## EXERCISE DESCRIPTION
Give the lines of the entries below as a numbered list, from the first line through the line containing "Dot at: (373, 283)", leaving out blank lines.

## DATA SHOWN
>> Begin
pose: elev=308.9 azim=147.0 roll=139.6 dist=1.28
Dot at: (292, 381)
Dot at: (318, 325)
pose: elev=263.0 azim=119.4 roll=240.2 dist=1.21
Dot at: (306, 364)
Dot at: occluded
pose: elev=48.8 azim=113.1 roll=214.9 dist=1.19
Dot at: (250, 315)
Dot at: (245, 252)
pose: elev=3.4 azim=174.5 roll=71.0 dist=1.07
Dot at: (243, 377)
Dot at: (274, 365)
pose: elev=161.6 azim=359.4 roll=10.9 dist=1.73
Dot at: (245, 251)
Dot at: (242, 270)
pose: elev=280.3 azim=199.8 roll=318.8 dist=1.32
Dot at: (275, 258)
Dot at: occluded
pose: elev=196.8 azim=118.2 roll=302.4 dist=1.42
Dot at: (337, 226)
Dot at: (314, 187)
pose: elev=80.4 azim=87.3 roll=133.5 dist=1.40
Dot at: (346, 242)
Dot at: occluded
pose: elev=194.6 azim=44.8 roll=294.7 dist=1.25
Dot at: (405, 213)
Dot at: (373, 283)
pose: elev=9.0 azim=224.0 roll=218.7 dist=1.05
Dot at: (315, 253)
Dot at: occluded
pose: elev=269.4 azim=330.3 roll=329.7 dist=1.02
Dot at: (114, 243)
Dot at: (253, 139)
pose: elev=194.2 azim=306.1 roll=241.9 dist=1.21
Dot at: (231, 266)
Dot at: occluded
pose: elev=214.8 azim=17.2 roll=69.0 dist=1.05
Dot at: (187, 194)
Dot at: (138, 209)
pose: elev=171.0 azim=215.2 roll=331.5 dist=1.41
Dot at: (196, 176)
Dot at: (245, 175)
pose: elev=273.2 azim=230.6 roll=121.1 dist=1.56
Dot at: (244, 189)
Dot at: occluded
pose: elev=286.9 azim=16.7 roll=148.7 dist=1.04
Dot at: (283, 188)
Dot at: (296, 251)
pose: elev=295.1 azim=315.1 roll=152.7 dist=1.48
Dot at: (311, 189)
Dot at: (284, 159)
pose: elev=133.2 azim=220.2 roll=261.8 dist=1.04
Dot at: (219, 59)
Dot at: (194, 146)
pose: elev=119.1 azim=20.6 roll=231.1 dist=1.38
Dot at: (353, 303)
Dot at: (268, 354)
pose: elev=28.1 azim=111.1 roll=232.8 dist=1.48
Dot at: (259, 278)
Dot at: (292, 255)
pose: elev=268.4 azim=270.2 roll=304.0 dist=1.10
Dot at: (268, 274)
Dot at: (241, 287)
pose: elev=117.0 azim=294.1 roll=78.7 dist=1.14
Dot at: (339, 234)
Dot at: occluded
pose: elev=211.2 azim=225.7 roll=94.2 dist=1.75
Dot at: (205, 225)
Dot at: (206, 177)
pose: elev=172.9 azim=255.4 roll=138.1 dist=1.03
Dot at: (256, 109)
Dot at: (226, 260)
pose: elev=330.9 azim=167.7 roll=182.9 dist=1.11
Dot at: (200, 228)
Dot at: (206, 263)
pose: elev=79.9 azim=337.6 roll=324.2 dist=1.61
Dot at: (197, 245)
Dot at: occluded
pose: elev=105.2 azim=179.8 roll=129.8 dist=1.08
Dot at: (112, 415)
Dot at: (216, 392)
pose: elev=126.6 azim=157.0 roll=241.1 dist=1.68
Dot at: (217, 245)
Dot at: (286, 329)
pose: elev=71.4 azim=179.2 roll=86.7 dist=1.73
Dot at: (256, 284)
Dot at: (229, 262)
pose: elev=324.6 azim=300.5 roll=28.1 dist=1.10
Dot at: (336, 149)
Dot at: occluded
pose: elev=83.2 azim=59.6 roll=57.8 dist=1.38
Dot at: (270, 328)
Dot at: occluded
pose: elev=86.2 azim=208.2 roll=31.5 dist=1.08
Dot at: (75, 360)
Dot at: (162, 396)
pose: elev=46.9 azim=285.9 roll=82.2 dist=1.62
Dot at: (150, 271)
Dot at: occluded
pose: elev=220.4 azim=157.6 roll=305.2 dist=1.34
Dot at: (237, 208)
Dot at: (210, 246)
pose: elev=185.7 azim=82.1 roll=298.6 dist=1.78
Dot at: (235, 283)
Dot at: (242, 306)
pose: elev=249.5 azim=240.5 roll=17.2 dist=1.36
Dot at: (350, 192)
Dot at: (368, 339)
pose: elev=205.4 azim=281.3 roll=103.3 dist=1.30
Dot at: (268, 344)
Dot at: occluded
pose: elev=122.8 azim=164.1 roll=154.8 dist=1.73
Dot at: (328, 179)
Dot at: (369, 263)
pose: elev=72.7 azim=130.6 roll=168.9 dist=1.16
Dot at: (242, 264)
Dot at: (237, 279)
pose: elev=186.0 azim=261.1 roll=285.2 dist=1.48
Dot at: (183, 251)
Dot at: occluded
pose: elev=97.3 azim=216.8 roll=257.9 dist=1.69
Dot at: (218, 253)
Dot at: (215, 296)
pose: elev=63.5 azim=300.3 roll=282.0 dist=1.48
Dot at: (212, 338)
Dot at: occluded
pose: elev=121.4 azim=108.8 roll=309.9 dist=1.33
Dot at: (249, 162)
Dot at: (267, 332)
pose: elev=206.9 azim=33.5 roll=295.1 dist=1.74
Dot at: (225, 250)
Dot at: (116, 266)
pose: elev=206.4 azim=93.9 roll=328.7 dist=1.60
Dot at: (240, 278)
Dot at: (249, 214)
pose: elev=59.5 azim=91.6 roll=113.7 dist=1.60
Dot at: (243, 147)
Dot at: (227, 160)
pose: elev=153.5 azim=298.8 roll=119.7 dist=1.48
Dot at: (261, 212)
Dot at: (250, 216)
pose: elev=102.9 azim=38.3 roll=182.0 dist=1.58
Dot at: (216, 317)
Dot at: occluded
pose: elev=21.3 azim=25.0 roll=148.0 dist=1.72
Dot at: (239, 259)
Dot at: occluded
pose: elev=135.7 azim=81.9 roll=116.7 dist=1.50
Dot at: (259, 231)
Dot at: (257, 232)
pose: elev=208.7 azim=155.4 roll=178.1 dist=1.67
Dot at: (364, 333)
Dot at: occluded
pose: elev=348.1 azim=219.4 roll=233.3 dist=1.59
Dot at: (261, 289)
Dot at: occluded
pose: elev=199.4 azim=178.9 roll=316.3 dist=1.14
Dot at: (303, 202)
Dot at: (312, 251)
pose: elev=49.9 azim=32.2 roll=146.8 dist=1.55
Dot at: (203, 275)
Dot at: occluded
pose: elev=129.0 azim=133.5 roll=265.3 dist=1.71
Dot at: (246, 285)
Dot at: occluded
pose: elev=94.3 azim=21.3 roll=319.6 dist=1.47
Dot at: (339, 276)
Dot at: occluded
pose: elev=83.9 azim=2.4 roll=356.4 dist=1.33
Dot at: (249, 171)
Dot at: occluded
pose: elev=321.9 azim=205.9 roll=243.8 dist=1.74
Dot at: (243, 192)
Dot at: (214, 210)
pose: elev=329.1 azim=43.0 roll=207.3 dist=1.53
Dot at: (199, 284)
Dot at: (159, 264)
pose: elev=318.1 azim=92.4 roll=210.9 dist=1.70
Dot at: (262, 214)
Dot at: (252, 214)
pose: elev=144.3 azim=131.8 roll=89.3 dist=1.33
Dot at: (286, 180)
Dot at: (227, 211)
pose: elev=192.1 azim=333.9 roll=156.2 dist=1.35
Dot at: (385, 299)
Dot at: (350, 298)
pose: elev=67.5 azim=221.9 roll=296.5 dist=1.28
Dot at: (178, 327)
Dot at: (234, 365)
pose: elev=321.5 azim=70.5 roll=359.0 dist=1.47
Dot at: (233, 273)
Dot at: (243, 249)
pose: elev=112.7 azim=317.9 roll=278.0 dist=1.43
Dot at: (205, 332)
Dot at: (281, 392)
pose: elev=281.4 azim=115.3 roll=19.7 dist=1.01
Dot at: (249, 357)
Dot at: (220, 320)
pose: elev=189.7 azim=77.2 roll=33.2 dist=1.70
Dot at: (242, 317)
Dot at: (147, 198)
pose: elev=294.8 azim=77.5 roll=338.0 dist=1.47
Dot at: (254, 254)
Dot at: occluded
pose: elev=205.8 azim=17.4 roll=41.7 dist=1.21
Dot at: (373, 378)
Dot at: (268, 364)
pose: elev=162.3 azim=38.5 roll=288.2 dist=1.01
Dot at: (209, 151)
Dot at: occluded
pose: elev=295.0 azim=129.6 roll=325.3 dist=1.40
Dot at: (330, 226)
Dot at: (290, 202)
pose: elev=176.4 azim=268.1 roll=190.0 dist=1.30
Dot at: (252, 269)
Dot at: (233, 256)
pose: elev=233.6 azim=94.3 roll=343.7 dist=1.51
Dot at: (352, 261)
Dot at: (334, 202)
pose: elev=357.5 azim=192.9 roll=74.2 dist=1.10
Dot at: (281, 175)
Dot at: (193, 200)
>> End
## ANSWER TO THIS EXERCISE
1. pose: elev=308.9 azim=147.0 roll=139.6 dist=1.28
2. Dot at: (292, 381)
3. Dot at: (318, 325)
4. pose: elev=263.0 azim=119.4 roll=240.2 dist=1.21
5. Dot at: (306, 364)
6. Dot at: occluded
7. pose: elev=48.8 azim=113.1 roll=214.9 dist=1.19
8. Dot at: (250, 315)
9. Dot at: (245, 252)
10. pose: elev=3.4 azim=174.5 roll=71.0 dist=1.07
11. Dot at: (243, 377)
12. Dot at: (274, 365)
13. pose: elev=161.6 azim=359.4 roll=10.9 dist=1.73
14. Dot at: (245, 251)
15. Dot at: (242, 270)
16. pose: elev=280.3 azim=199.8 roll=318.8 dist=1.32
17. Dot at: (275, 258)
18. Dot at: occluded
19. pose: elev=196.8 azim=118.2 roll=302.4 dist=1.42
20. Dot at: (337, 226)
21. Dot at: (314, 187)
22. pose: elev=80.4 azim=87.3 roll=133.5 dist=1.40
23. Dot at: (346, 242)
24. Dot at: occluded
25. pose: elev=194.6 azim=44.8 roll=294.7 dist=1.25
26. Dot at: (405, 213)
27. Dot at: (373, 283)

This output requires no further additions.